I wonder if planning fallacy (or rather, the incentive to not do anything about it by default) is mostly a social phenomenon. Telling a group optimistic estimates of how long it will take a project to get done could help improve the group’s commitment to the project. Telling your teacher and your parents optimistic estimates of how long it’ll take to finish your homework keeps them off your back. Etc. etc.
(Testable prediction: autism should correlate with lack of susceptibility to planning fallacy. Found a random link in support, for what that’s worth.)

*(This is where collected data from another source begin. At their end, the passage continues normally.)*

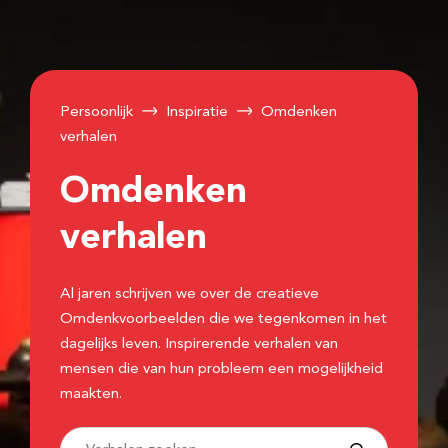
Persoonlijk
Inspiratie
Omdenken
verhalen
Omdenken
verhalen
Al jaren schrijven we over de creatieve
Omdenkvoorbeelden die we tegenkomen in het
dagelijks leven. Inspirerende verhalen van
mensen die van hun probleem een mogelijkheid
maakten.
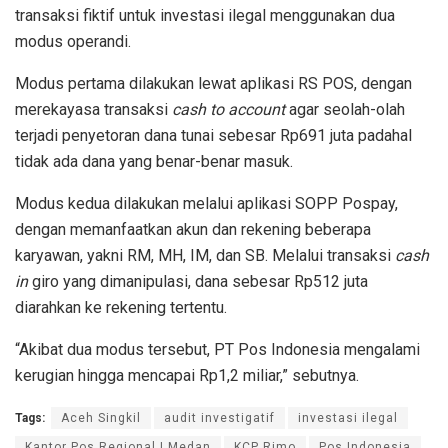
transaksi fiktif untuk investasi ilegal menggunakan dua
modus operandi.
Modus pertama dilakukan lewat aplikasi RS POS, dengan
merekayasa transaksi
cash to account
agar seolah-olah
terjadi penyetoran dana tunai sebesar Rp691 juta padahal
tidak ada dana yang benar-benar masuk.
Modus kedua dilakukan melalui aplikasi SOPP Pospay,
dengan memanfaatkan akun dan rekening beberapa
karyawan, yakni RM, MH, IM, dan SB. Melalui transaksi
cash
in
giro yang dimanipulasi, dana sebesar Rp512 juta
diarahkan ke rekening tertentu.
“Akibat dua modus tersebut, PT Pos Indonesia mengalami
kerugian hingga mencapai Rp1,2 miliar,” sebutnya.
Tags:
Aceh Singkil
audit investigatif
investasi ilegal
Kantor Pos Regional I Medan
KCP Rimo
Pos Indonesia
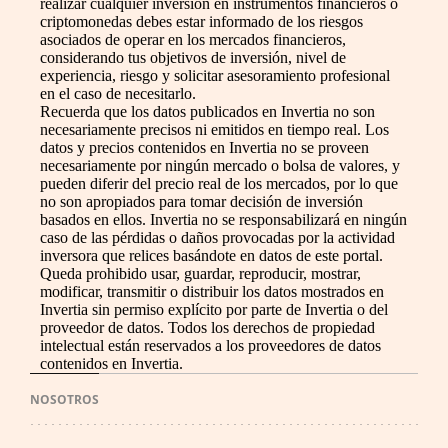
realizar cualquier inversión en instrumentos financieros o
criptomonedas debes estar informado de los riesgos
asociados de operar en los mercados financieros,
considerando tus objetivos de inversión, nivel de
experiencia, riesgo y solicitar asesoramiento profesional
en el caso de necesitarlo.
Recuerda que los datos publicados en Invertia no son
necesariamente precisos ni emitidos en tiempo real. Los
datos y precios contenidos en Invertia no se proveen
necesariamente por ningún mercado o bolsa de valores, y
pueden diferir del precio real de los mercados, por lo que
no son apropiados para tomar decisión de inversión
basados en ellos. Invertia no se responsabilizará en ningún
caso de las pérdidas o daños provocadas por la actividad
inversora que relices basándote en datos de este portal.
Queda prohibido usar, guardar, reproducir, mostrar,
modificar, transmitir o distribuir los datos mostrados en
Invertia sin permiso explícito por parte de Invertia o del
proveedor de datos. Todos los derechos de propiedad
intelectual están reservados a los proveedores de datos
contenidos en Invertia.
NOSOTROS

This sounds partially true, but I think optimism helps people get started on things even in the absence of groups. Replace “group commitment” by “your own commitment” and “telling other people” by “self-deception” and it still should work.
I wonder if planning fallacy (or rather, the incentive to not do anything about it by default) is mostly a social phenomenon. Telling a group optimistic estimates of how long it will take a project to get done could help improve the group’s commitment to the project. Telling your teacher and your parents optimistic estimates of how long it’ll take to finish your homework keeps them off your back. Etc. etc.
(Testable prediction: autism should correlate with lack of susceptibility to planning fallacy. Found a random link in support, for what that’s worth.)
People are much better at not committing the planning fallacy (in the underestimating direction, at least) when estimating other people’s timelines for a given task, so I’d say absolutely it’s a social thing. There’s immense social pressure to give a rosy view of yourself; you wouldn’t want to disappoint, would you?
This sounds partially true, but I think optimism helps people get started on things even in the absence of groups. Replace “group commitment” by “your own commitment” and “telling other people” by “self-deception” and it still should work.